Lecture
07 Jul 2026 · 4.30 pm

Eduardo Soares Neves Silva (UFMG): Was die Peripherie der Dialektik zeigt. Roberto Schwarz, Adorno und die Grenzen der immanenten Kritik

Venue: Leibniz-Zentrum für Literatur- und Kulturforschung, meeting room 2.36, Eingang Meierottostr. 8, 10719 Berlin
Organized by Falko Schmieder

This lecture begins with an archival discovery: correspondence between Roberto Schwarz and Theodor W. Adorno from 1961 and 1962 preserved in the Theodor W. Adorno Archive in Frankfurt am Main. This seemingly incidental correspondence becomes the basis for a philosophical constellation. How should we understand the fact that a thinker from the periphery of capitalism—who was educated in the tradition of the Seminário sobre O Capital in São Paulo and in the school of Antonio Candido—appropriates Adorno’s dialectic productively and pushes it to its objective limits? The lecture argues that peripheral experience is not just another form of immanent critique but rather its corrective. It reveals the inherent structural linearity in Adorno’s dialectic—the tacit assumption that the periphery can or will repeat the steps of the center. This argument is developed by drawing on Schwarz's writings, as well as on the constellation of Hegel, Marx, and Critical Theory, reconfigured within the German-Brazilian context. This topic was the focus of an essay published in 2019 and is further developed here in light of recent research.

Respondent: Pedro Mora Madrinan

The lecture is part of the project Der dritte Rand: Hegels Rezeption in Brasilien in der zweiten Hälfte des 20. Jahrhunderts (The Third Periphery: The Reception of Hegel in Brazil in the Second Half of the 20th Century), which is funded by the Probral CAPES-DAAD program and is a collaboration between the ZfL and the Universidade Federal de Minas Gerais (UFMG) in Belo Horizonte.

 

Eduardo Soares Neves Silva is Professor of Philosophy at UFMG, where he leads the research group Crítica e Dialética. His research focuses on Critical Theory (particularly Adorno and Horkheimer), social and political philosophy, Marxism, democratic theory, and aesthetics and cultural criticism.

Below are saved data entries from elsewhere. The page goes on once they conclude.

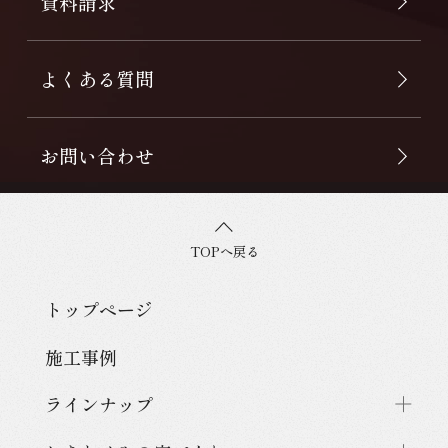
資料請求
よくある質問
お問い合わせ
TOPへ戻る
トップページ
施工事例
ラインナップ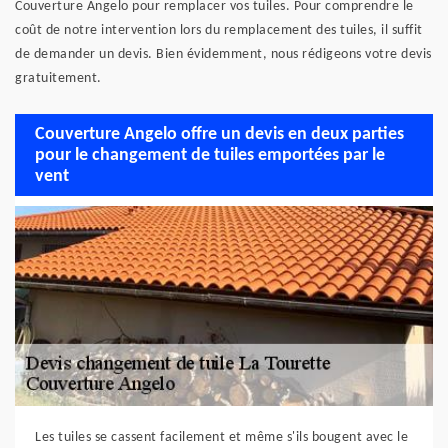
Couverture Angelo pour remplacer vos tuiles. Pour comprendre le
coût de notre intervention lors du remplacement des tuiles, il suffit
de demander un devis. Bien évidemment, nous rédigeons votre devis
gratuitement.
Couverture Angelo offre un devis en deux parties
pour le changement de tuiles emportées par le
vent
Les tuiles se cassent facilement et même s'ils bougent avec le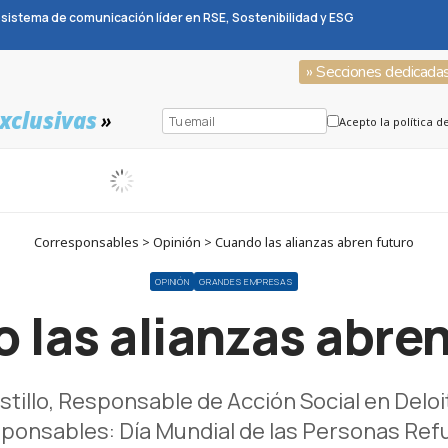
sistema de comunicación líder en RSE, Sostenibilidad y ESG
» Secciones dedicada
xclusivas
»
Acepto la política d
Corresponsables > Opinión > Cuando las alianzas abren futuro
OPINIÓN
GRANDES EMPRESAS
 las alianzas abren
stillo, Responsable de Acción Social en Delo
ponsables: Día Mundial de las Personas Ref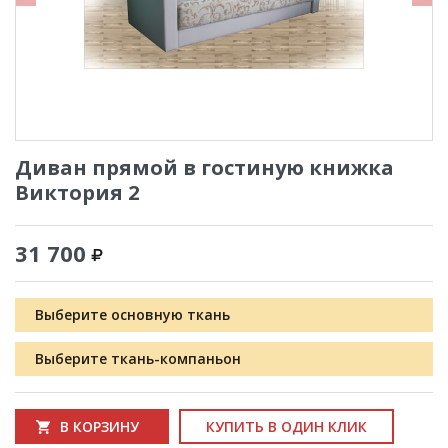
Диван прямой в гостиную книжка
Виктория 2
31 700
Выберите основную ткань
Выберите ткань-компаньон
В КОРЗИНУ
КУПИТЬ В ОДИН КЛИК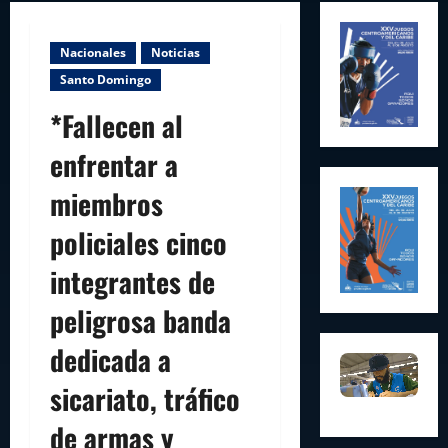
Nacionales
Noticias
Santo Domingo
*Fallecen al
enfrentar a
miembros
policiales cinco
integrantes de
peligrosa banda
dedicada a
sicariato, tráfico
de armas y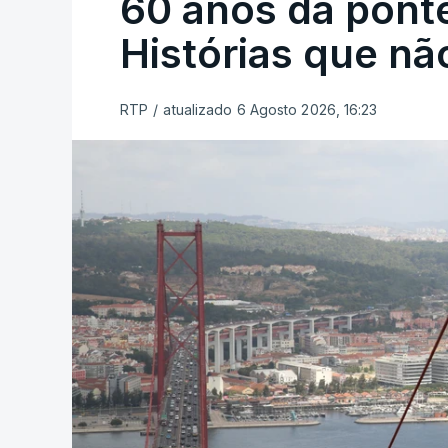
60 anos da ponte
Histórias que n
RTP
/
atualizado 6 Agosto 2026, 16:23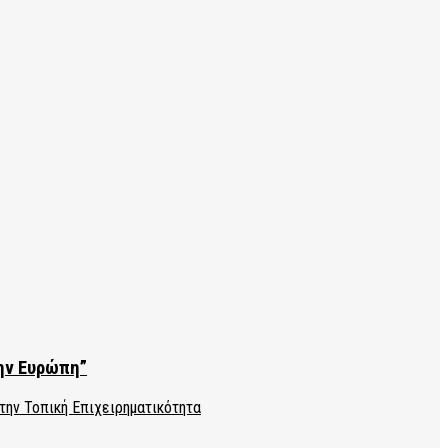
την Ευρώπη”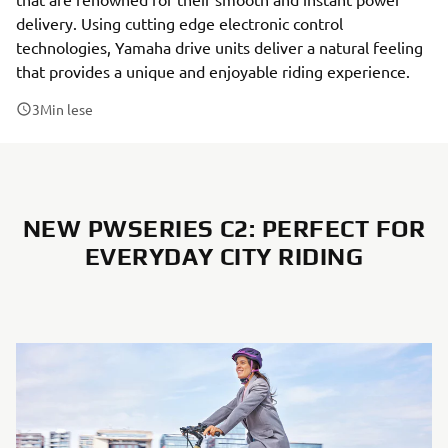
delivery. Using cutting edge electronic control
technologies, Yamaha drive units deliver a natural feeling
that provides a unique and enjoyable riding experience.
3
Min lese
NEW PWSERIES C2: PERFECT FOR
EVERYDAY CITY RIDING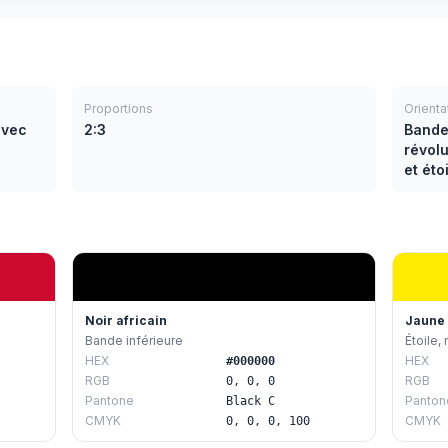
Proportions
Orienta
avec
2:3
Bande
révol
et éto
Noir africain
Jaune
Bande inférieure
Étoile,
HEX
HEX
#000000
RGB
RGB
0, 0, 0
Pantone
Panton
Black C
CMYK
CMYK
0, 0, 0, 100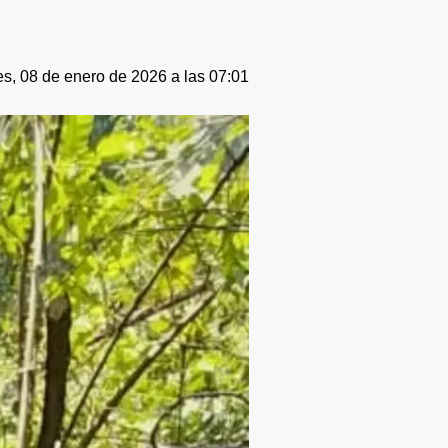
s, 08 de enero de 2026 a las 07:01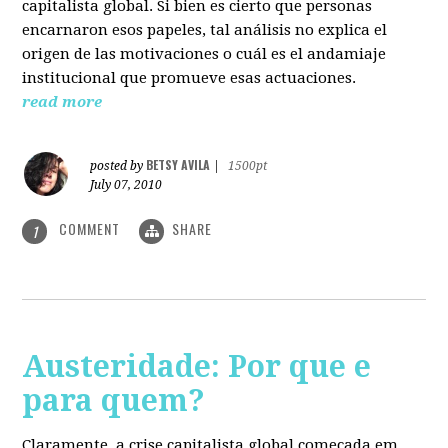
capitalista global. Si bien es cierto que personas
encarnaron esos papeles, tal análisis no explica el
origen de las motivaciones o cuál es el andamiaje
institucional que promueve esas actuaciones.
read more
BETSY AVILA
posted by
|
1500pt
July 07, 2010
COMMENT
SHARE
1
Austeridade: Por que e
para quem?
Claramente, a crise capitalista global começada em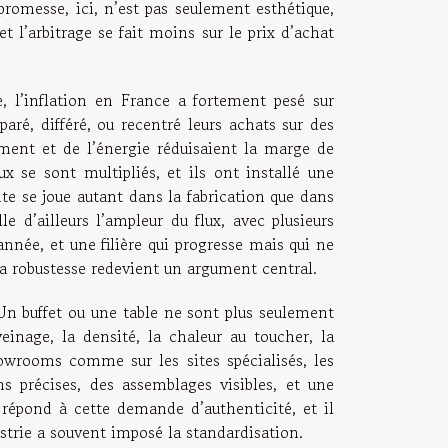
a promesse, ici, n’est pas seulement esthétique,
t l’arbitrage se fait moins sur le prix d’achat
ee, l’inflation en France a fortement pesé sur
é, différé, ou recentré leurs achats sur des
ment et de l’énergie réduisaient la marge de
se sont multipliés, et ils ont installé une
te se joue autant dans la fabrication que dans
 d’ailleurs l’ampleur du flux, avec plusieurs
née, et une filière qui progresse mais qui ne
t la robustesse redevient un argument central.
 Un buffet ou une table ne sont plus seulement
einage, la densité, la chaleur au toucher, la
owrooms comme sur les sites spécialisés, les
ons précises, des assemblages visibles, et une
s, répond à cette demande d’authenticité, et il
dustrie a souvent imposé la standardisation.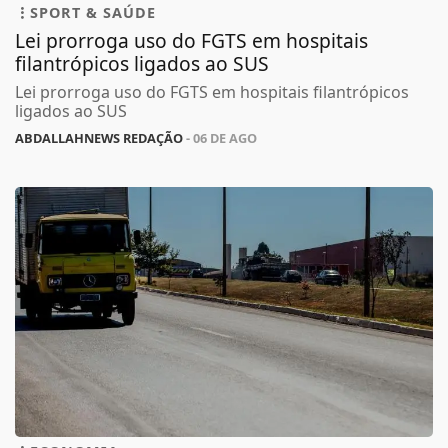
SPORT & SAÚDE
Lei prorroga uso do FGTS em hospitais
filantrópicos ligados ao SUS
Lei prorroga uso do FGTS em hospitais filantrópicos
ligados ao SUS
ABDALLAHNEWS REDAÇÃO
- 06 DE AGO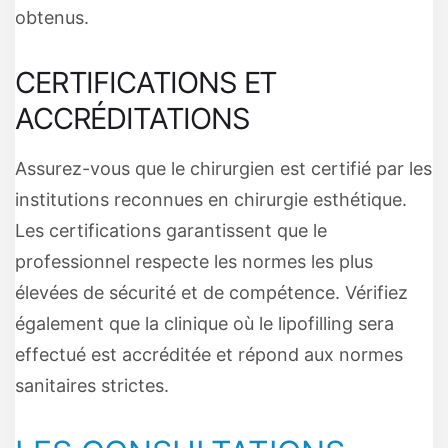
obtenus.
CERTIFICATIONS ET
ACCRÉDITATIONS
Assurez-vous que le chirurgien est certifié par les
institutions reconnues en chirurgie esthétique.
Les certifications garantissent que le
professionnel respecte les normes les plus
élevées de sécurité et de compétence. Vérifiez
également que la clinique où le lipofilling sera
effectué est accréditée et répond aux normes
sanitaires strictes.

Pedro Mora Madrinan is a doctoral candidate at the Friedrich Schlegel Graduate School for Literary Studies with a dissertation project titled “Critical Theory on the Periphery of Capitalism: Literary Form and the Contradictions of Progress in the Work of Roberto Schwarz,” and a research associate at the Cluster of Excellence “Temporal Communities” at Freie Universität Berlin.